Von Thomas Hillenbrand
Bevor Apples Lordsiegelbewahrer Steve Jobs auf der jährlichen Macintosh-Messe in San Francisco neue Produkte vorstellt, kursieren im Netz jedes Mal zahlreiche Gerüchte. Diesmal ist die Rede von einer Billigversion des iMac. Die wäre sinnvoll - und ein Strategiebruch.
Hamburg - Am 11. Januar 2005 wird Apples Vorstandschef Steve Jobs in San Francisco anlässlich der Macworld auf die Bühne treten und seiner Fangemeinde das eine oder andere neue Produkt kredenzen. Nur welches? Das PR-Drehbuch des Unternehmens sieht vor, dass nur "His Steveness" Neues verkündet, Vorab-Informationen gibt es grundsätzlich nicht. Auch keine Dementis. Diesmal ist das nicht anders, obwohl zurzeit besonders viele Gerüchte in Umlauf sind.
Für Apple hat die Omertà den Vorteil, dass sich unwissende Analysten, ahnungslose Fans und unaufgeklärte Journalisten in Foren, Blogs und Presse die Köpfe heiß reden. Das führt zwar zu nichts, erhöht aber die Spannung und beschert Cupertino jede Menge Gratis-PR. In diesem Jahr sind diverse Phantomprodukte im Rennen (mit absteigender Wahrscheinlichkeit): ein iPod Mini mit mehr Speicher, iTunes-Musiksoftware fürs Handy, ein iPod micro für schmales Geld, eine Multimedia-TV-Box, ein schneeweißes, hypercooles iPhone und ... (Trommelwirbel) ein Billig-Mac für 499 Dollar.
"Zuverlässige Quellen"
Die spektakuläre Meldung, dass Apple eine Schmalspurversion seines iMac-Computers plant, hatte am Mittwoch die Mac-Gerüchteseite "Think Secret" in die Welt gesetzt. Demnach plant der Computerhersteller einen preiswerten Einsteigercomputer (mit G4-Prozessor und 1,25 Megahertz), der anders als alle bisherigen iMacs ohne Bildschirm ausgeliefert werde und "unglaublich klein" sei. Die Webseite beruft sich bei ihrem Bericht auf "äußerst zuverlässige Quellen". Das kann man nur hoffen. Zugute halten muss man "Think Secret", dass sie von allen Mac-Spekulationsseiten noch die mit der höchsten Trefferquote ist. Sinnvoll wäre das Produkt auch: Dank des Digital-Walkman iPod ist Apple bekannter denn je. Nach einer von der Investmentbank Piper Jaffray durchgeführten Umfrage planen 13 Prozent der iPod-Nutzer, in den kommenden Monaten einen Macintosh-Computer zu kaufen oder haben dies bereits getan.

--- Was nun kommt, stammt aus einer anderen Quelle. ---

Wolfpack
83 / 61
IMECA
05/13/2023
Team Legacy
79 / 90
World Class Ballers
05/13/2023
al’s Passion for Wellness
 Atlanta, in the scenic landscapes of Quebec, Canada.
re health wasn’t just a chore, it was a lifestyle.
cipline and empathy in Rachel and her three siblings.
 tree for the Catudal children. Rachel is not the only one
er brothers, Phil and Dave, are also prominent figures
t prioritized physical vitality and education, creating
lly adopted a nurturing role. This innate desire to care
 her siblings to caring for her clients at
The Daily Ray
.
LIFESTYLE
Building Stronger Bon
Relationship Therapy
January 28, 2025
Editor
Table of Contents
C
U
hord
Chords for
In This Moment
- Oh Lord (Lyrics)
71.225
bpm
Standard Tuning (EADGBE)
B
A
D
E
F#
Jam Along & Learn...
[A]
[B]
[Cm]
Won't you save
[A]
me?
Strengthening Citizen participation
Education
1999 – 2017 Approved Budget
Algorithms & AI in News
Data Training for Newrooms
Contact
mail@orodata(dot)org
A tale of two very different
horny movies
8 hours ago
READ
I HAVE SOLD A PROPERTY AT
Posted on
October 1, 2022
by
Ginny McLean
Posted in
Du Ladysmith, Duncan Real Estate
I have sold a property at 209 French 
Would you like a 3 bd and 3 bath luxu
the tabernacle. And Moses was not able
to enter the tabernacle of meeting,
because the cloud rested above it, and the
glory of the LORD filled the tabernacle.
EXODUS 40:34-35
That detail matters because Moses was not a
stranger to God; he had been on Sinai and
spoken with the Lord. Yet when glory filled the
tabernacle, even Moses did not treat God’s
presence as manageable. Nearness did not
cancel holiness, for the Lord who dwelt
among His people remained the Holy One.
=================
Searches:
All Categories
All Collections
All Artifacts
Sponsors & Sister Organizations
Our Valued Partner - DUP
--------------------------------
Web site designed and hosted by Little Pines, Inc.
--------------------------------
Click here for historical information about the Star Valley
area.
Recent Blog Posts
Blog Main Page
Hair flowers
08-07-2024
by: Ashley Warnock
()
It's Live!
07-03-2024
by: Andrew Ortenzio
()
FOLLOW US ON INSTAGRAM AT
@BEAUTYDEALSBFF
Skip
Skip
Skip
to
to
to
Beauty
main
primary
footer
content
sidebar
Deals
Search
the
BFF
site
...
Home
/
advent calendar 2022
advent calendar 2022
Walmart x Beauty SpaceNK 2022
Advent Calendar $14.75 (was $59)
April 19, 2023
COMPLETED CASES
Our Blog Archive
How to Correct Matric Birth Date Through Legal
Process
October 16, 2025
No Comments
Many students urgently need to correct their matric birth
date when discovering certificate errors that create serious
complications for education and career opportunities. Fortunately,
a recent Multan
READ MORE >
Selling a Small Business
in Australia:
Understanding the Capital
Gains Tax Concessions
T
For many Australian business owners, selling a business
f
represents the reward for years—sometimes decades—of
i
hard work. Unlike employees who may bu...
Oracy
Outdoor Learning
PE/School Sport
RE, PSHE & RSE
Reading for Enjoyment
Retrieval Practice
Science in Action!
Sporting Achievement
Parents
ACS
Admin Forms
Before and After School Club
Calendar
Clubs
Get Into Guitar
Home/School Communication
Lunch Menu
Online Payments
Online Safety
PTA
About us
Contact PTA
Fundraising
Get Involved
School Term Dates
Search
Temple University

In Cupertino hofft man seit längerem auf den so genannten Heiligenschein-Effekt: Das gute Image des iPod soll auf die Computersparte ausstrahlen. Apple kämpft seit Jahren mit einem sinkenden Marktanteil bei PCs. Wenn der Konzern also seinen Rechner-Marktanteil mit einem Massenprodukt steigern wollte, wäre wohl jetzt der optimale Zeitpunkt.
Aber!
Gegen den vor allem von Analysten geforderten Billig-Mac spricht Apples bisherige Strategie. Anders als die Profirechner der Powermac-Serie richtet sich die iMac-Familie ganz klar an Privatnutzer. Entsprechend sind die Rechner aus einem Guss und werden mit integriertem Monitor und großem Softwarepaket ausgeliefert. Marketingchef Phil Schiller hatte noch im September in einem Interview einen Spar-Mac ausgeschlossen: Das "All-in-one-Konzept" genieße weiterhin Priorität, einen 08/15-Computer werde es von Apple nicht geben.

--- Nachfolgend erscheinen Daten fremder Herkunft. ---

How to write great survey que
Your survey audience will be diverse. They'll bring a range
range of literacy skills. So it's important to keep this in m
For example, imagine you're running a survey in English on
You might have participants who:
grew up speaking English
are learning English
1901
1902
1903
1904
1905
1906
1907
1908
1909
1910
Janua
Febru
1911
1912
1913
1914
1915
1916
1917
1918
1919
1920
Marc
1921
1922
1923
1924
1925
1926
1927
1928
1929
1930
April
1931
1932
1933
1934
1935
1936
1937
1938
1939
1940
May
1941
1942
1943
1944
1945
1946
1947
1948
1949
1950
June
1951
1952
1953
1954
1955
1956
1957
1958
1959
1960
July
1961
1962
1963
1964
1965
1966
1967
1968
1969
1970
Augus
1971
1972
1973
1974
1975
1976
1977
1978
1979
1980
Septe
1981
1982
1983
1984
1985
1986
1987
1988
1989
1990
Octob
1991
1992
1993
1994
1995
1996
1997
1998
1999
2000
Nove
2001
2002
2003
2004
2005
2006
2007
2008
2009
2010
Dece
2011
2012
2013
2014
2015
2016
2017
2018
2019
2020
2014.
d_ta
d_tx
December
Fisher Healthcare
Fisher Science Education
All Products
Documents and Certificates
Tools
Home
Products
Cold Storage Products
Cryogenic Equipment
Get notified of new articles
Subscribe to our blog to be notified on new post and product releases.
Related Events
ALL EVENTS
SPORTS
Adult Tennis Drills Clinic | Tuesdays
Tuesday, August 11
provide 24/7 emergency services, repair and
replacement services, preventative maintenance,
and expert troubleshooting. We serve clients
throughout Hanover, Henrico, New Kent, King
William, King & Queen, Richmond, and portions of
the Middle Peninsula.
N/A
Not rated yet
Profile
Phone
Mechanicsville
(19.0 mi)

Aber vielleicht haben Schiller oder sein Chef ihre Meinung ja inzwischen geändert. Apples Pressestelle wollte sich auf Anfrage nicht zu dem "Think Secret"-Bericht äußern. Nach SPIEGEL-ONLINE-Informationen plant Apple für San Francisco 2005 allerdings auf jeden Fall etwas Größeres als einen rundum erneuerten iPod. Nur was? Es darf weiter spekuliert werden.